Both of these recipes come from the same website, featuring dozens of traditional Scottish recipes. The way they were made hundreds of years ago. The recipe for scotch eggs can be found here.
I began by boiling five eggs, peeling, and dusting them in flour.
The flour is so the sausage sticks. I learned this immediately because I almost accidentally skipped this step!
I cheated a little bit on the sausage. You see, I live close to an amazing local butcher that carries a wide variety of organic sausage meats. In the name of finding a healthy balance, I asked for a pound of chicken sausage meat that he ground up for me on the spot.
The recipe calls for light seasoning, but the sausage meat was already seasoned. So I just started wrappin’!
Once wrapped, it’s time to bread them to hold them together. Just dip in an egg wash and coat in breadcrumbs.
My breadcrumbs were bought at a supermarket. Something I guess my great-great-Nana didn’t have.
Scotch eggs are typically deep-fried but that did not sound appealing to me. Instead, I just poured a whack of canola oil in a pan and turned them a few times.
They still got sufficiently greasy and crispy.
I patted them dry upon removal from the pan.
Then… the moment of truth. Time to slice one of these babies open!
A perfectly boiled egg wrapped in perfectly cooked and seasoned sausage. A Scottish culinary success!!
But wait. There is something Scots love even more than ground animal parts.
And what better way to make that than in a…
Traditional Scottish Oatcake.
This recipe can be found here and also goes by the name “bannocks.” I was drawn to the small ingredient list and simple method of preparation, however I learned there are several methods of making a “traditional oatcake.”

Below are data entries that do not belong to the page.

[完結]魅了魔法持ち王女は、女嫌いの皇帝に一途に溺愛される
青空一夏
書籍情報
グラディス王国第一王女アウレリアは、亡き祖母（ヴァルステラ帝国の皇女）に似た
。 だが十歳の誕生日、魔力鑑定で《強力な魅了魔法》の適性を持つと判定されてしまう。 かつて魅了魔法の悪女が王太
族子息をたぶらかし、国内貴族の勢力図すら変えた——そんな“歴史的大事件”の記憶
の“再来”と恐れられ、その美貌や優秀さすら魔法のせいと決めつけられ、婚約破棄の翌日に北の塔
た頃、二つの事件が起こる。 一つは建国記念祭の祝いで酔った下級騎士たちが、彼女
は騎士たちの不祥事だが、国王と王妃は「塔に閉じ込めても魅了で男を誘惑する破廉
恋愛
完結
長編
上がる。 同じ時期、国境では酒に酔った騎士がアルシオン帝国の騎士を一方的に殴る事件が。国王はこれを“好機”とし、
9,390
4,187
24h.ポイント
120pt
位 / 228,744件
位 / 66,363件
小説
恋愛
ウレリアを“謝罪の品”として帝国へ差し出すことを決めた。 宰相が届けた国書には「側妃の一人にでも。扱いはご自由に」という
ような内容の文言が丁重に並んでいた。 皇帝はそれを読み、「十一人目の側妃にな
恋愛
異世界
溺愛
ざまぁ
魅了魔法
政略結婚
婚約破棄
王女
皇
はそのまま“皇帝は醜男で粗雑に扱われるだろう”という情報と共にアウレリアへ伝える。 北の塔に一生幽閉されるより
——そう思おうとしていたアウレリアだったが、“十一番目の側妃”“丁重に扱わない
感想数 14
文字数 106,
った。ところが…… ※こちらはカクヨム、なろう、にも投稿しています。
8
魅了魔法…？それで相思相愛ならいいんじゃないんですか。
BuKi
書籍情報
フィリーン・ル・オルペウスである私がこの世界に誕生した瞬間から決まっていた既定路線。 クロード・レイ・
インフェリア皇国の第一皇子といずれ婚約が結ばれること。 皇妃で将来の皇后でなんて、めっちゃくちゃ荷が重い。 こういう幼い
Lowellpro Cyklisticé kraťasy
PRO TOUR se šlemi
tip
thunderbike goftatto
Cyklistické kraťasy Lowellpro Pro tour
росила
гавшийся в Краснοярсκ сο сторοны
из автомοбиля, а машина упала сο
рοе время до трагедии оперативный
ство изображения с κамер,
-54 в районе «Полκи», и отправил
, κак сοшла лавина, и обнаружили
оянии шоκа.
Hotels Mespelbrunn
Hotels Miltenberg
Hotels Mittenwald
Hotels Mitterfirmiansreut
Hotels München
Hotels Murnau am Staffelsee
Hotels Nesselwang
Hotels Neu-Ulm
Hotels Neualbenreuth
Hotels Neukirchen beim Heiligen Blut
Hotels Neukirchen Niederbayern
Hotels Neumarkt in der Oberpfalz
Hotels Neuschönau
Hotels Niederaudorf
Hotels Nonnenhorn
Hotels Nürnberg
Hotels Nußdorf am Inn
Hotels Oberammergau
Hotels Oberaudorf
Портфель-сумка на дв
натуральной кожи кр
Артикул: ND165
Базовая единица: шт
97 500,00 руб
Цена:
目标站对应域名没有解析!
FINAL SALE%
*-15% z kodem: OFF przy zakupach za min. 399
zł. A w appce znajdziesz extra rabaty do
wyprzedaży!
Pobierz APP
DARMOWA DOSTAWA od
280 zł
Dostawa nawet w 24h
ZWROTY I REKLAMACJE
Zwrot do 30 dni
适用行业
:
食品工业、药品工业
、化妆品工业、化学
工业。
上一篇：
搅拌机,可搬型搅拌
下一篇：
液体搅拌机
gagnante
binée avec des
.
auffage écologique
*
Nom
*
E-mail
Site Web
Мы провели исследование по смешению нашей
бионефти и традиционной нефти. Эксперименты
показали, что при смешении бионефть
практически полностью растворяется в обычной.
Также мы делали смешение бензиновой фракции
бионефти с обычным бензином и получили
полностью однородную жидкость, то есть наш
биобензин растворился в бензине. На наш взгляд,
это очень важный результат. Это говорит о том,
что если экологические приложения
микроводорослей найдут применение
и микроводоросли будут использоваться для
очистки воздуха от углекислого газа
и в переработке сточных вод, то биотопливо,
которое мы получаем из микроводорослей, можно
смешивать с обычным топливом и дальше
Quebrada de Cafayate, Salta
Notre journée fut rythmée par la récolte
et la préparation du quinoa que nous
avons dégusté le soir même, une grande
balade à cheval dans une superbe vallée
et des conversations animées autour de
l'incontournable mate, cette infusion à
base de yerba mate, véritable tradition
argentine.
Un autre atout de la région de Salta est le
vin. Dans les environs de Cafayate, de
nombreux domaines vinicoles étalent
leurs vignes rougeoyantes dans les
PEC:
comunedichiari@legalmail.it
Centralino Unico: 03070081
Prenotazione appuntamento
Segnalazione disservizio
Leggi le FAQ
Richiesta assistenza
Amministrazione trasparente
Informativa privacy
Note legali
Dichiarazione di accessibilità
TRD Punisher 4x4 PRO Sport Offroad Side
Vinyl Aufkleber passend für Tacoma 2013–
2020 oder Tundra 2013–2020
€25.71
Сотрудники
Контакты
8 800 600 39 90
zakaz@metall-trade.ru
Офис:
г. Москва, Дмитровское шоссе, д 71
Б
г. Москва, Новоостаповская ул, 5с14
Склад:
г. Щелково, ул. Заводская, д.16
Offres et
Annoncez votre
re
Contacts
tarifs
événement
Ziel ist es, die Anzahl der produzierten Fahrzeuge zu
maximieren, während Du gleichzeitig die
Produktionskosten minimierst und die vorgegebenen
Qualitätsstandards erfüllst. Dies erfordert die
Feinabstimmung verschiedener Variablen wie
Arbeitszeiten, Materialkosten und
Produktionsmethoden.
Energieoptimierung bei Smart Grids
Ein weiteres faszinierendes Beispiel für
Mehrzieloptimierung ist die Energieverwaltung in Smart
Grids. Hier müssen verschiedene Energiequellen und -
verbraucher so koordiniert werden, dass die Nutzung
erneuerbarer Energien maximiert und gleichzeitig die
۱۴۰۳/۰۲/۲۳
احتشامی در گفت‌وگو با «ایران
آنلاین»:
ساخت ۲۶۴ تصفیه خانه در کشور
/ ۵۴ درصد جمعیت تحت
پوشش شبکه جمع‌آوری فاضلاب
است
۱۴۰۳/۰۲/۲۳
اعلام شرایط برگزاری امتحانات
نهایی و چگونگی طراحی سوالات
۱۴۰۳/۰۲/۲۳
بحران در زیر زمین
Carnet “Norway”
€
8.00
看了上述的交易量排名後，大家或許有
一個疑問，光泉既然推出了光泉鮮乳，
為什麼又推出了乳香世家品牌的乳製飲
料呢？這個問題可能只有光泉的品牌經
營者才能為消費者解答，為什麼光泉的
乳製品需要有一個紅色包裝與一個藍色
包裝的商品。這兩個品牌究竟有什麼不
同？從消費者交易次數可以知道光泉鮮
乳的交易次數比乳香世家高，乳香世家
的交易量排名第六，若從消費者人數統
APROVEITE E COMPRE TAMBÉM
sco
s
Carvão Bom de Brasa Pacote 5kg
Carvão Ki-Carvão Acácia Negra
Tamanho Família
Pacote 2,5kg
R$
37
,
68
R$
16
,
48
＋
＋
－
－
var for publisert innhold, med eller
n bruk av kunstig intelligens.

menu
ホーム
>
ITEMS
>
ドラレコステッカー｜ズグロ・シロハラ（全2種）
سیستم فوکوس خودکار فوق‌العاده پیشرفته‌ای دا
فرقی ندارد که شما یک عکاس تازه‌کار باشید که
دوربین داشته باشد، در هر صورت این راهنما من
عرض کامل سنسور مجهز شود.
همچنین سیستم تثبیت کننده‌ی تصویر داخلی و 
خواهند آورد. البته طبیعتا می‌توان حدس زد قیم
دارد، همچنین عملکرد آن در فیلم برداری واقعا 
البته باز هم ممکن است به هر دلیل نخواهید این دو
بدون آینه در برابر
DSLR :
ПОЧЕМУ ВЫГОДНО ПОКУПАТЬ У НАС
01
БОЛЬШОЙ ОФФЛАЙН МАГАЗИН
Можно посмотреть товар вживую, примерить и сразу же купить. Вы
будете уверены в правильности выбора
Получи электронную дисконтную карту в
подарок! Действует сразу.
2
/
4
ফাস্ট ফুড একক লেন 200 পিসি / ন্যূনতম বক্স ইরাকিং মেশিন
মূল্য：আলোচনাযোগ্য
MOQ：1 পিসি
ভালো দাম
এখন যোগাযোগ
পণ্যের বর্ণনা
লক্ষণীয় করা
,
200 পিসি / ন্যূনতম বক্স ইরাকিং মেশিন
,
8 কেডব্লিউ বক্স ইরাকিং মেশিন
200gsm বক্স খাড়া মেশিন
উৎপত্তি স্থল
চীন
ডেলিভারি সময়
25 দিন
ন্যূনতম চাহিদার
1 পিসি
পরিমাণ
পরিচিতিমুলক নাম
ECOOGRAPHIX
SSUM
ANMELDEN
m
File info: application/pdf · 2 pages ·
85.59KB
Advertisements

I started with some rolled oats, a pinch of salt and two pinches of baking soda. Yes, “pinch” is the proper measurement here.
The recipe calls for bacon fat, however I don’t casually keep that stuff on hand. Instead I subbed in 2 tsp melted butter. Mixed with several tablespoons of boiling water to get a sticky mix. Rolled into more dry oats and divided into four sections.
I picture Susan MacLeod making these in a cast-iron skillet over a hot wood stove.
I have a non-stick pan on an electric oven.
Cooked until just browned. These were incredibly easy to make.
Suddenly, I’m left with the perfect Sunday Scottish breakfast.